Input material:

--------------------------------------------------

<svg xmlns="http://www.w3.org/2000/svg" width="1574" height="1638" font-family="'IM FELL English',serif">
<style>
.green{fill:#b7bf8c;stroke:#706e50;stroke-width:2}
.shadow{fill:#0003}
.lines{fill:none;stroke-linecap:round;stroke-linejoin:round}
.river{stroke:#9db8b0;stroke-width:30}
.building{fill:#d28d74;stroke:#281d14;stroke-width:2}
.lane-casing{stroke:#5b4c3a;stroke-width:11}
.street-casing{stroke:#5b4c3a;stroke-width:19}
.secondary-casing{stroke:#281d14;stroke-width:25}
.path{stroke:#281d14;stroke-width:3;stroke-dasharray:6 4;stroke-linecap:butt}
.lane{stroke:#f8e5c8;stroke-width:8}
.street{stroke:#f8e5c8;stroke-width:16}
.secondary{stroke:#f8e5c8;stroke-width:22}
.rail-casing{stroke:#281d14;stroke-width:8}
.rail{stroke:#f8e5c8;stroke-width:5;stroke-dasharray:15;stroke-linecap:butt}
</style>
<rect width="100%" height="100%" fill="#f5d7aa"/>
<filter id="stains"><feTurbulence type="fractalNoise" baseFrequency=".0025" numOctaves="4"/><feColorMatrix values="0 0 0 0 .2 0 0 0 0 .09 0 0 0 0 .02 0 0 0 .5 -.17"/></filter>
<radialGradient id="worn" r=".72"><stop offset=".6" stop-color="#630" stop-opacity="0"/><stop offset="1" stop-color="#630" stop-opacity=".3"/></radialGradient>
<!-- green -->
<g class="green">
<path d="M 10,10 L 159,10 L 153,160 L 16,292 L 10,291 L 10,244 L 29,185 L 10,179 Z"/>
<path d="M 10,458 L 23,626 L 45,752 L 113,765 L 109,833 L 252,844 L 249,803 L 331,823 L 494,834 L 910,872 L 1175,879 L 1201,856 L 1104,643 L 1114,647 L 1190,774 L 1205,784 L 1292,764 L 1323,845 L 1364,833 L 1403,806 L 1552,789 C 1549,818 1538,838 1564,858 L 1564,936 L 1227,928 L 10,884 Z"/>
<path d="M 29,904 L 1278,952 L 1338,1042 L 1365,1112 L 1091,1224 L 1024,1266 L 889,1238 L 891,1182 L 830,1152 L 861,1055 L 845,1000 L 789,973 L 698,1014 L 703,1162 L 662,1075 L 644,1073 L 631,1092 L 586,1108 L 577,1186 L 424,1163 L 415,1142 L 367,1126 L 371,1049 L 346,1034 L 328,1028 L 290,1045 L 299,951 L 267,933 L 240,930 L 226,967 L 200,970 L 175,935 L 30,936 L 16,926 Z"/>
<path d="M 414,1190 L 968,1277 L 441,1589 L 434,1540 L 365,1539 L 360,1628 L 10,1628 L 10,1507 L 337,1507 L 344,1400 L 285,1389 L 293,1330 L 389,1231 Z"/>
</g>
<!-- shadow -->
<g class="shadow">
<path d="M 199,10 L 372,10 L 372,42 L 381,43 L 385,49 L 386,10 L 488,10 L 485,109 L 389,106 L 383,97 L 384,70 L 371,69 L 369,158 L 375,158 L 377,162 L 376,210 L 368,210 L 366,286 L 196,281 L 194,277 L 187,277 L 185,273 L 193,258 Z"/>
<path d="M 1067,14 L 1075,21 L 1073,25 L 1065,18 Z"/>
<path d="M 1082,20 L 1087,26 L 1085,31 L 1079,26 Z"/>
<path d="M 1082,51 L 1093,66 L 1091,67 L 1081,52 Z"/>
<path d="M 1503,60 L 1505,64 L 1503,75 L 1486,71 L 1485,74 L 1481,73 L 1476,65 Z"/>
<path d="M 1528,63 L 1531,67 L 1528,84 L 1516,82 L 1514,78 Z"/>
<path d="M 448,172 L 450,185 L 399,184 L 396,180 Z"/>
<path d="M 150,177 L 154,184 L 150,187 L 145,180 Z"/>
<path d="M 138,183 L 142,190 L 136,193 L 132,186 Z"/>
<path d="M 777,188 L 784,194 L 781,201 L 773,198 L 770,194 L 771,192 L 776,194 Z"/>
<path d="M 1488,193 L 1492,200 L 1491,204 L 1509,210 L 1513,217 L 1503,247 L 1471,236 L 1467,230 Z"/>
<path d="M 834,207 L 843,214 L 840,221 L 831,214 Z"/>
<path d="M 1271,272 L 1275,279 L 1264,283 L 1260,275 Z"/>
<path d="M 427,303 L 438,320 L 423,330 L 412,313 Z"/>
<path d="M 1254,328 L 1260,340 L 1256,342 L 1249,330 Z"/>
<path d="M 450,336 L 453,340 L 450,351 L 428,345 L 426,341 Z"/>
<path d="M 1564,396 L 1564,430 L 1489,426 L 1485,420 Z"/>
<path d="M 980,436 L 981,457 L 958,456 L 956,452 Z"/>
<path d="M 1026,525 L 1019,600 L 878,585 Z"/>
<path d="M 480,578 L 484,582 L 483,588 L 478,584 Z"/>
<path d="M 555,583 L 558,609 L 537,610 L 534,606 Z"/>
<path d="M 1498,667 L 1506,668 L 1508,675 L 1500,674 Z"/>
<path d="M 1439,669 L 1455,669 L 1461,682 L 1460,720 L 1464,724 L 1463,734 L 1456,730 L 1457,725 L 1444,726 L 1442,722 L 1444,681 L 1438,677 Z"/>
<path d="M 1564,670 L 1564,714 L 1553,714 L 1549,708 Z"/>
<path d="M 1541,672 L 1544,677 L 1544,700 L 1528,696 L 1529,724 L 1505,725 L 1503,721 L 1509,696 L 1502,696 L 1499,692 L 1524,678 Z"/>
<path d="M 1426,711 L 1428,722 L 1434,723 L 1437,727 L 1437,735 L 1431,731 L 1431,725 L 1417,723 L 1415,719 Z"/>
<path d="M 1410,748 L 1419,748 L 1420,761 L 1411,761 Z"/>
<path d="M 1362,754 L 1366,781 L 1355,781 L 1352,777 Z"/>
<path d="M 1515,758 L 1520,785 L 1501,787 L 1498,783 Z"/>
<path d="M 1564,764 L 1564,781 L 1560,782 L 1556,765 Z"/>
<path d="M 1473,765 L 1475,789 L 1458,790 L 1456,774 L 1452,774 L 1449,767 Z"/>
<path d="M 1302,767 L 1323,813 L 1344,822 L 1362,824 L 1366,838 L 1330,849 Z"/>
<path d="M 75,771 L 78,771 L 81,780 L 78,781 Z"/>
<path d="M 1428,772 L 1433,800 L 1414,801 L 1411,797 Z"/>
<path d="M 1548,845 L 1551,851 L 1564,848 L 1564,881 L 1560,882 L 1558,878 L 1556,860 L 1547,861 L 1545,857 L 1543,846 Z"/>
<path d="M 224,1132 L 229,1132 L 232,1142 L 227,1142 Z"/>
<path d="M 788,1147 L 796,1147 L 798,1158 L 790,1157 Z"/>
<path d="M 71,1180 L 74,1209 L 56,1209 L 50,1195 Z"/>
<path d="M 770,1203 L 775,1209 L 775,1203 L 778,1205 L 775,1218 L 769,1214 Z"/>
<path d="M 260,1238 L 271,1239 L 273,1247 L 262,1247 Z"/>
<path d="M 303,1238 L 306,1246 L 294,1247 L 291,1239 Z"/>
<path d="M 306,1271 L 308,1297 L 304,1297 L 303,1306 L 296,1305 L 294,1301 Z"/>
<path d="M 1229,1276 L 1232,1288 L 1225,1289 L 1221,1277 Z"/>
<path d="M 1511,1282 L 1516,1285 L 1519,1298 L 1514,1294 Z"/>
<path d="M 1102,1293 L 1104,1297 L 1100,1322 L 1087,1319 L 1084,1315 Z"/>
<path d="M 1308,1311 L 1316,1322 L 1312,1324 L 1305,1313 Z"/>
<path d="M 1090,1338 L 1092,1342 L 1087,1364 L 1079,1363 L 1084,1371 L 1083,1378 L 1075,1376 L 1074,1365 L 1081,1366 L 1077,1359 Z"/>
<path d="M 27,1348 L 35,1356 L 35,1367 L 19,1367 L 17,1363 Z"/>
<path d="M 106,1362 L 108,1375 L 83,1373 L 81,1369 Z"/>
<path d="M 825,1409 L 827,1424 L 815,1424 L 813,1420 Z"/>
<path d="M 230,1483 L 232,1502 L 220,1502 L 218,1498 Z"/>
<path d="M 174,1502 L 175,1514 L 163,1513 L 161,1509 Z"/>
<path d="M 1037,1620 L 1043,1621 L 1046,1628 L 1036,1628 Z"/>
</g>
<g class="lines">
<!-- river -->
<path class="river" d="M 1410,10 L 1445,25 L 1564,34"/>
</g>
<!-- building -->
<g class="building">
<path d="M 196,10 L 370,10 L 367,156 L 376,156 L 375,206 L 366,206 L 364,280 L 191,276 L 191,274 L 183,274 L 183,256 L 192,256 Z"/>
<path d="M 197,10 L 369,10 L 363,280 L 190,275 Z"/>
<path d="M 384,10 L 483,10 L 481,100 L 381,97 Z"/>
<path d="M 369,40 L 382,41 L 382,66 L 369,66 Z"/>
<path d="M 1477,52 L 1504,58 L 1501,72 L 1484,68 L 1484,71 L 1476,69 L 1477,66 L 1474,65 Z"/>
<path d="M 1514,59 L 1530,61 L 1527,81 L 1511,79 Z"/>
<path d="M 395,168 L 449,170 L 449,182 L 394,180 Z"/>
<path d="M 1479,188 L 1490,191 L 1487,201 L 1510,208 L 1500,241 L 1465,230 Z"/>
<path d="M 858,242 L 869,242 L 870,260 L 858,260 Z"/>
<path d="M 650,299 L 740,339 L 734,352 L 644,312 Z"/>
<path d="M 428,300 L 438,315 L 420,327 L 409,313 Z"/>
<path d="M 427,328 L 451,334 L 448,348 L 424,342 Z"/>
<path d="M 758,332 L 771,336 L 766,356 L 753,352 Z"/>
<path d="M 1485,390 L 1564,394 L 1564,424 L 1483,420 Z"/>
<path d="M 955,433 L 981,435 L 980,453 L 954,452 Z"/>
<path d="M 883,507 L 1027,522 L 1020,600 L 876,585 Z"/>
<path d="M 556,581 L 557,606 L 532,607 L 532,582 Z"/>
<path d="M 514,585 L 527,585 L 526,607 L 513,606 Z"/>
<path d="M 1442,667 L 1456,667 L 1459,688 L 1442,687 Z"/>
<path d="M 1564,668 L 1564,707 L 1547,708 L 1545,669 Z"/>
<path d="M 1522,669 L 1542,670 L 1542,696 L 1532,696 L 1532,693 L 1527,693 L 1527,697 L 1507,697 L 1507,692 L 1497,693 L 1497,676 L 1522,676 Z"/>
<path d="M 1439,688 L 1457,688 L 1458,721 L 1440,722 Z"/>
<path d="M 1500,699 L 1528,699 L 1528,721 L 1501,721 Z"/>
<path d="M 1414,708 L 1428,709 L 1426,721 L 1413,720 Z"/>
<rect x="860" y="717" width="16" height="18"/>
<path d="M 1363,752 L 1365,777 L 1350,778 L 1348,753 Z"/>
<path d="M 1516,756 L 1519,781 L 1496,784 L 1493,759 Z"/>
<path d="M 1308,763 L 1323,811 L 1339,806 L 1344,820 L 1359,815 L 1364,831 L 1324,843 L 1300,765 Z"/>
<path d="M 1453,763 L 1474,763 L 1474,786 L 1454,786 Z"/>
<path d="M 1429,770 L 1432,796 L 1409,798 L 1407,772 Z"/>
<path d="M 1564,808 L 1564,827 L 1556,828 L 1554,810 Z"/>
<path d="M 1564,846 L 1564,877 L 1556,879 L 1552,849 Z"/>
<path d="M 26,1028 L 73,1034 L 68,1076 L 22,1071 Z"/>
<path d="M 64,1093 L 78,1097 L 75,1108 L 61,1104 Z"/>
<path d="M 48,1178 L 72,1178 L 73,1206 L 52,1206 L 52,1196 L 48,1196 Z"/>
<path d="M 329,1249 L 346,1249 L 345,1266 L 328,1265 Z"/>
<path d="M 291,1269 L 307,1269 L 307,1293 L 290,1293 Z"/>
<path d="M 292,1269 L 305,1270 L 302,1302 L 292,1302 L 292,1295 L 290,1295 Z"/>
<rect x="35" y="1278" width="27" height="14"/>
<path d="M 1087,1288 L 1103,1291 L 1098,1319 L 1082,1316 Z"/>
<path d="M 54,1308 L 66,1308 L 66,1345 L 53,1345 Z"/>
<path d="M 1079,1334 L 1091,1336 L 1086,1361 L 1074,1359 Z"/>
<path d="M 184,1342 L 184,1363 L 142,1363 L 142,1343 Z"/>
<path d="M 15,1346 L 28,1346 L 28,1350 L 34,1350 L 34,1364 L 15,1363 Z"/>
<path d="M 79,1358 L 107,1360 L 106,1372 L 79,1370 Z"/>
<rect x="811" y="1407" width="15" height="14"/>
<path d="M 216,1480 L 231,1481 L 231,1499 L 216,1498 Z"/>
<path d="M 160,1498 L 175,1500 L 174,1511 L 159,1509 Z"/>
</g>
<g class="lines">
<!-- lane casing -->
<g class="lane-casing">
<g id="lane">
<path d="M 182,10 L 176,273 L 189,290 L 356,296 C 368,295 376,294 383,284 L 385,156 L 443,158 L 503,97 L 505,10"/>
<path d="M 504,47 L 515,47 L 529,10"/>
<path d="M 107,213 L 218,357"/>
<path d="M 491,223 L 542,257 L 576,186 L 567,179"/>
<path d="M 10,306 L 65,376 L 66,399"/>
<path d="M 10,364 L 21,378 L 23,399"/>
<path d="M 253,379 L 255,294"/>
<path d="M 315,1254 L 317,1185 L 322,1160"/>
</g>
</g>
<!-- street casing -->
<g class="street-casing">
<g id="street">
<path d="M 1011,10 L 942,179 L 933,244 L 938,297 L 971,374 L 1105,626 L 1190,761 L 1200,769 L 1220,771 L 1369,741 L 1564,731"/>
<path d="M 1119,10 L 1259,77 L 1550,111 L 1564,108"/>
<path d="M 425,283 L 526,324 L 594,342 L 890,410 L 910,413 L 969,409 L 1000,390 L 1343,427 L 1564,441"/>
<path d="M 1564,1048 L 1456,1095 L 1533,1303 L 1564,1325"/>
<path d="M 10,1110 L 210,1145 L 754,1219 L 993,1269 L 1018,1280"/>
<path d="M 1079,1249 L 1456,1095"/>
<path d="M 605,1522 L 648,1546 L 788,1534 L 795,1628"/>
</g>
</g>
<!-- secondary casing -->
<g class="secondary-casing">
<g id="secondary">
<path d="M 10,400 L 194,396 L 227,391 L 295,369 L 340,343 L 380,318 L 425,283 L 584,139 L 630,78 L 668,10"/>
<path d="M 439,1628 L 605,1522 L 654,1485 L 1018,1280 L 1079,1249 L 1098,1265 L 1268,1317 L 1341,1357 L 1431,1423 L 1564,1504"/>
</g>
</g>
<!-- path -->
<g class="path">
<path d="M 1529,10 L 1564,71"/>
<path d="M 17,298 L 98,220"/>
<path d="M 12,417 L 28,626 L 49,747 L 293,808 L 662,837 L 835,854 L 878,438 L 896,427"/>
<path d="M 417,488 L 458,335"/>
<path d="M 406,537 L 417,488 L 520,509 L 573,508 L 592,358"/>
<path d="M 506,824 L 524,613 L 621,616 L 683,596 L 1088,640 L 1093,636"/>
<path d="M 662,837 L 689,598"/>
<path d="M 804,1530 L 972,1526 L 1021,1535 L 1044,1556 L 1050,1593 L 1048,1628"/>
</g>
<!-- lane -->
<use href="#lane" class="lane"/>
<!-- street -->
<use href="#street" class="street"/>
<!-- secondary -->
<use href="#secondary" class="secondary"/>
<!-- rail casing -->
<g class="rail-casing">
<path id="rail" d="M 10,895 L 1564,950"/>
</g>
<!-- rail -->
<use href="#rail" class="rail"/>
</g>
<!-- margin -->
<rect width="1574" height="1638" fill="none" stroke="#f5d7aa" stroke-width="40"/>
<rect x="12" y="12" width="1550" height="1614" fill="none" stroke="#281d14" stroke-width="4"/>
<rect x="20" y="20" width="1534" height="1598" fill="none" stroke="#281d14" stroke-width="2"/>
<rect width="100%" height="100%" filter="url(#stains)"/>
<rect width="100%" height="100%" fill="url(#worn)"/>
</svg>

--------------------------------------------------

Work to complete: From the records above, pull every line that has the string "linecap" and copy it.

Task response:
.lines{fill:none;stroke-linecap:round;stroke-linejoin:round}
.path{stroke:#281d14;stroke-width:3;stroke-dasharray:6 4;stroke-linecap:butt}
.rail{stroke:#f8e5c8;stroke-width:5;stroke-dasharray:15;stroke-linecap:butt}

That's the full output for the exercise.